◆ WHAT THIS TASK INVOLVES: Below are some records. Return exactly the lines from the one containing "focal_35mm: 38" through the one containing "focal_mm: 5.75", both included, and only those.

(THE DATA Opens)

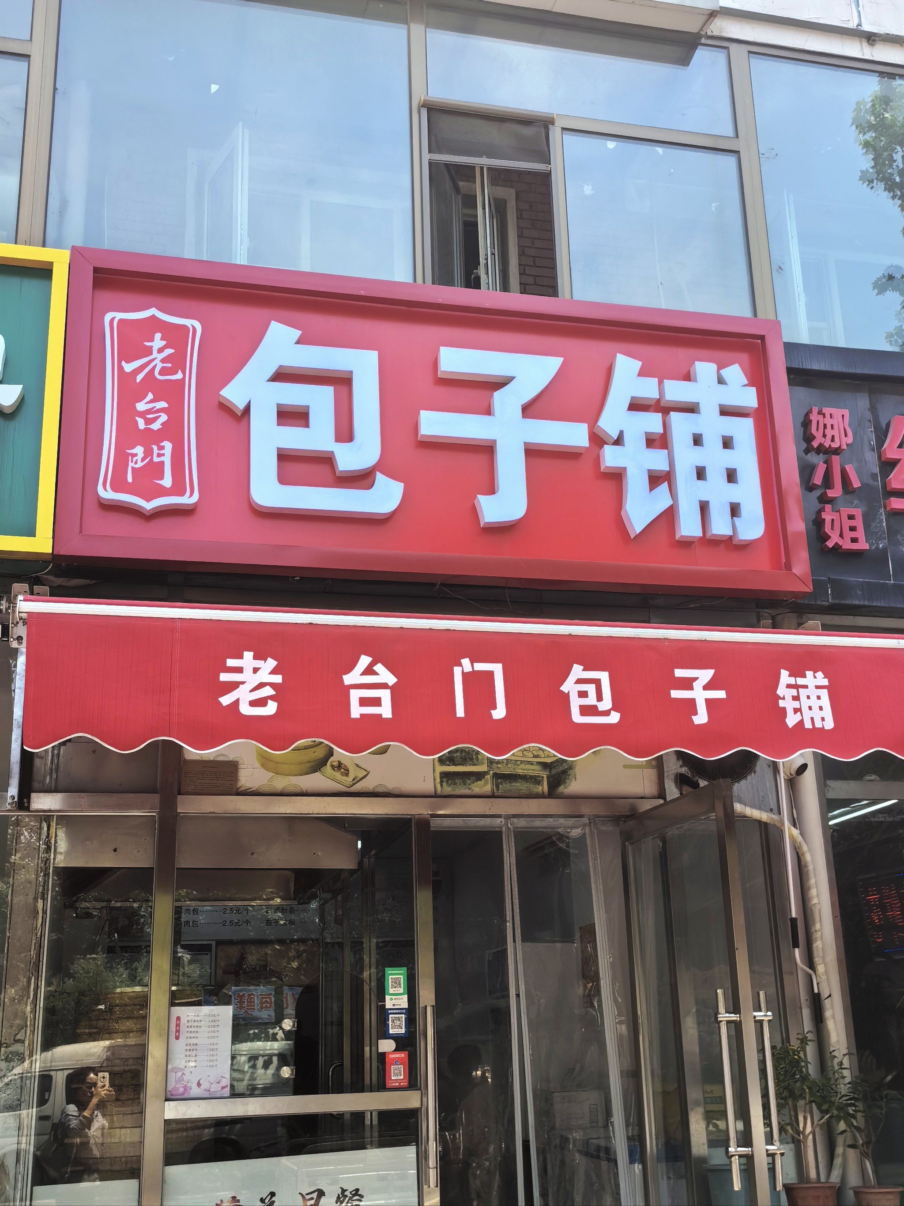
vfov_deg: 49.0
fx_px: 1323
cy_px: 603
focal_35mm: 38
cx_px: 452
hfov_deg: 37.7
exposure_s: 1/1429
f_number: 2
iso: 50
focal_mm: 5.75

(THE DATA Closes)
(THE DATA Opens)

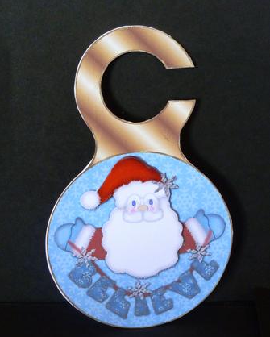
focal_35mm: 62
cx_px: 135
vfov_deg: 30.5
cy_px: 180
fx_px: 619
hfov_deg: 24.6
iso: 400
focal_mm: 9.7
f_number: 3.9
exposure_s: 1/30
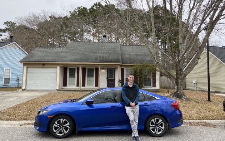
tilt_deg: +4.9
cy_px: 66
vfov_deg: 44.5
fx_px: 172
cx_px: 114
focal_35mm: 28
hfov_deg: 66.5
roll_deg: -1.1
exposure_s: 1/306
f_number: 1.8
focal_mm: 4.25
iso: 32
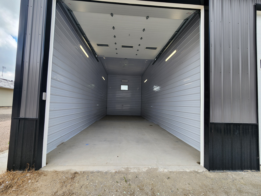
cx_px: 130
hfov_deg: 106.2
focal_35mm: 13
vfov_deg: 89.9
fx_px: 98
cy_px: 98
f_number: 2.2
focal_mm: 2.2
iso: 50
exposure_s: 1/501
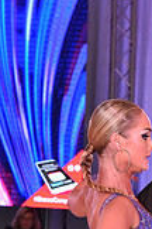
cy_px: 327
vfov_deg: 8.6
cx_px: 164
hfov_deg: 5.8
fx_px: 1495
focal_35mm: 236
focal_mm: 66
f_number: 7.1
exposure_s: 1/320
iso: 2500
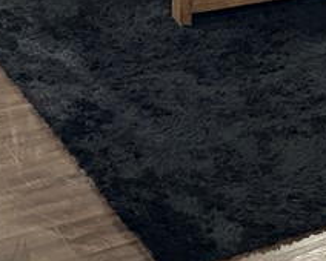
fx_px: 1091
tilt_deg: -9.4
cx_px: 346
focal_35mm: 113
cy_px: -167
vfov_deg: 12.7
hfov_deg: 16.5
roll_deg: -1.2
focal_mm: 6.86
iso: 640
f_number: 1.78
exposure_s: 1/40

(THE DATA Closes)

◆ RESULT:
focal_35mm: 38
cx_px: 452
hfov_deg: 37.7
exposure_s: 1/1429
f_number: 2
iso: 50
focal_mm: 5.75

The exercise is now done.